GONJANG-GANJING reda, setelah Presiden Prabowo Subianto melonggarkan aturan distribusi elpiji 3 kg.
Sebelumnya, Menteri ESDM Bahlil Lahadalia melarang pengecer menjualnya. Hanya panyalur resmi yang boleh menjual gas bersudsidi itu. Seketika, masyarakat pengguna kelimpungan: stok elpiji 3 kg di warung-warung kosong!
Tak ingin api kompor padam, mereka berburu lebih jauh ke pangkalan dan agen terdaftar di Pertamina. Antrean mengular di pintu-pintu penyalur resmi. Jatuh korban. Meninggal kelelahan setelah berdiri berderet-deret.

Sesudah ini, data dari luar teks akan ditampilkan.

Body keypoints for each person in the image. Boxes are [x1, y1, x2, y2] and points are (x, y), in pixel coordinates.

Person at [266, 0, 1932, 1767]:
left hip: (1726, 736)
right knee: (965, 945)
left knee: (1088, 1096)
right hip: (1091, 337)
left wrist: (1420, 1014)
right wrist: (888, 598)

Tak lama, tidak tampak antrean lagi, lantaran persediaan habis. Kelangkaan elpiji 3 kg membuat sebagian orang terburu-buru demi memburu bahan bakar untuk masak itu. Jatuh korban, kecelakaan lalu-lintas saat membawa tabung gas melon yang kosong
Aturan dadakan telah membuat kisruh negara. Ayam goreng dadak sih enak, apalagi dicocol sambel dan disantap bareng lalap.

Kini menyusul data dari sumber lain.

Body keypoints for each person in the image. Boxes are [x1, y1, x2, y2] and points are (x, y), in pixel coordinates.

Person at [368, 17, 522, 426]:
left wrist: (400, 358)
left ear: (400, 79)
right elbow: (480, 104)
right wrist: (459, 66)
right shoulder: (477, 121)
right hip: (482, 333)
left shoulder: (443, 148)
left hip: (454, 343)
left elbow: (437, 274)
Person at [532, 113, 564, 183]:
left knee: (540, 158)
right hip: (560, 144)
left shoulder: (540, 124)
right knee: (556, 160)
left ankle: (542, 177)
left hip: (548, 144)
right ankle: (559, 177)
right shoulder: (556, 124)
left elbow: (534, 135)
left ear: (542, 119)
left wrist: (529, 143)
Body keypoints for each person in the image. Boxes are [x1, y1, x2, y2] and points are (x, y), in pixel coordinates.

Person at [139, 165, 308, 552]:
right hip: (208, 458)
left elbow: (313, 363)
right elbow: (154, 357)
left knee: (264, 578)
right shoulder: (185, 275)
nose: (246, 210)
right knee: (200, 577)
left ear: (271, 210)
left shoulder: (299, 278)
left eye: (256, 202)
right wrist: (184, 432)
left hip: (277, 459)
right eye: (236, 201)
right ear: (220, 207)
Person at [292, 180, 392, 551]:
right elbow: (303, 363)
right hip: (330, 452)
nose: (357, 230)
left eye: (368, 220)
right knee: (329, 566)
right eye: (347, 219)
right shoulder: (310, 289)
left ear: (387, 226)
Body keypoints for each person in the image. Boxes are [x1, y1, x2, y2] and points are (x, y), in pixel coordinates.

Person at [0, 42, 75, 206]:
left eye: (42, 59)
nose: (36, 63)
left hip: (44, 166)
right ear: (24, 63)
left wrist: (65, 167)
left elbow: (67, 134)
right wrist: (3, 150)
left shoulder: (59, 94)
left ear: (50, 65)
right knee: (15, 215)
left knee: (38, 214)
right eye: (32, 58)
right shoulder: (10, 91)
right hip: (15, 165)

Sementara pihak berkata, itu dibuat untuk pengalihan isu. Ada yang bilang, cuma tes ombak. Untuk menaikkan citra ... si Nganu. Macem-macemlah cerita mengambang di udara.

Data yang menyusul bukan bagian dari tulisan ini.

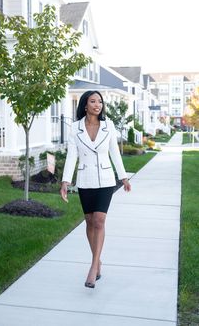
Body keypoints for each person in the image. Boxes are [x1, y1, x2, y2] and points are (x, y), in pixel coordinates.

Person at [60, 90, 131, 288]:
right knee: (90, 221)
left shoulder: (109, 126)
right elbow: (72, 156)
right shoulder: (75, 128)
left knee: (99, 220)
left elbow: (114, 153)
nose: (98, 104)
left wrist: (123, 176)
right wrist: (66, 181)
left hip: (106, 179)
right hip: (85, 179)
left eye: (100, 101)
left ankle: (93, 267)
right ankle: (97, 259)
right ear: (85, 105)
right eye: (93, 101)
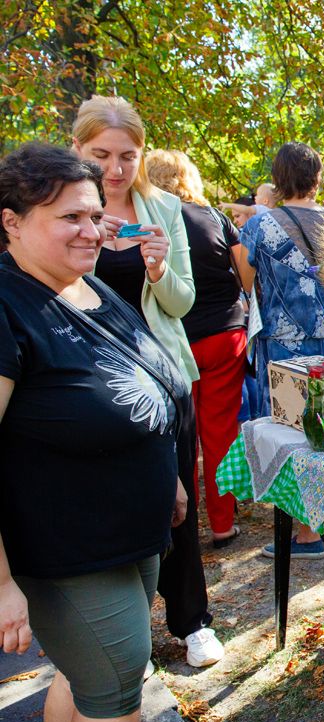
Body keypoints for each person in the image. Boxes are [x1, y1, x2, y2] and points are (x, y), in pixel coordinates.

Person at [0, 142, 189, 722]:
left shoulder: (88, 285)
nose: (89, 230)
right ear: (12, 223)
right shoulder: (8, 306)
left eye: (92, 215)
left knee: (88, 677)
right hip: (67, 548)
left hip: (129, 529)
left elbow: (140, 388)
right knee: (113, 684)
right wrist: (1, 584)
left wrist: (165, 475)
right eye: (68, 218)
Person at [72, 96, 224, 670]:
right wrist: (88, 245)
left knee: (176, 494)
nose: (114, 169)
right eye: (101, 155)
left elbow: (183, 301)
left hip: (162, 375)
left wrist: (158, 268)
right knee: (108, 503)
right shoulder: (61, 210)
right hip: (88, 382)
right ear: (78, 152)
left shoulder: (162, 208)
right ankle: (122, 629)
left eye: (127, 156)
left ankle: (192, 621)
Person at [233, 142, 324, 560]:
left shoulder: (263, 226)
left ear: (278, 179)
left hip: (283, 344)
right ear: (318, 178)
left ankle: (305, 533)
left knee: (291, 435)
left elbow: (244, 281)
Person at [144, 149, 249, 550]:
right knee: (220, 430)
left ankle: (180, 523)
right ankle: (222, 523)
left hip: (173, 338)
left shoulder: (148, 220)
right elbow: (244, 275)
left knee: (178, 435)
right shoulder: (215, 218)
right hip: (224, 334)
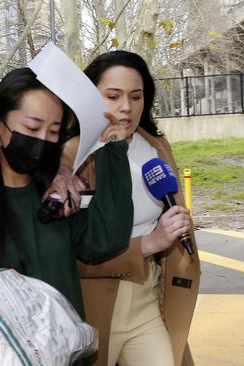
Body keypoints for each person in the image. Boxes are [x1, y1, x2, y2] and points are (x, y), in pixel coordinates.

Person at [0, 67, 135, 361]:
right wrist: (3, 299)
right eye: (32, 128)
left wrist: (113, 151)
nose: (43, 140)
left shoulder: (57, 195)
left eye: (54, 131)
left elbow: (104, 242)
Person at [60, 51, 200, 366]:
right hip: (92, 309)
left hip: (149, 300)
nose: (126, 107)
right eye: (113, 96)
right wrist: (148, 245)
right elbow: (67, 253)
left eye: (136, 97)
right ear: (88, 97)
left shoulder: (155, 146)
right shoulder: (73, 157)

Pastinya, langkah Pemerintah itu telah membuat kalang kabut masyarakat pengguna elpiji 3 kg. Untung tidak ada yang menggugat.
Elpiji atau LPG (Liquefied Petroleum Gas) berasal dari proses penyulingan minyak mentah, yang dicairkan (volume bentuk cair lebih kecil dibanding bentuk gas) dan disimpan dalam tabung bertekanan.
Dalam perkembangannya, salah satu hasil minyak bumi ini disubsidi Pemerintah, sebagai alternatif bahan bakar rumah tangga pengganti minyak tanah.
Sampai saat ini distribusi elpiji 3 kg mengalami berbagai persoalan. Dari penyalahgunaan, penimbunan oleh spekulan, hingga kelangkaan.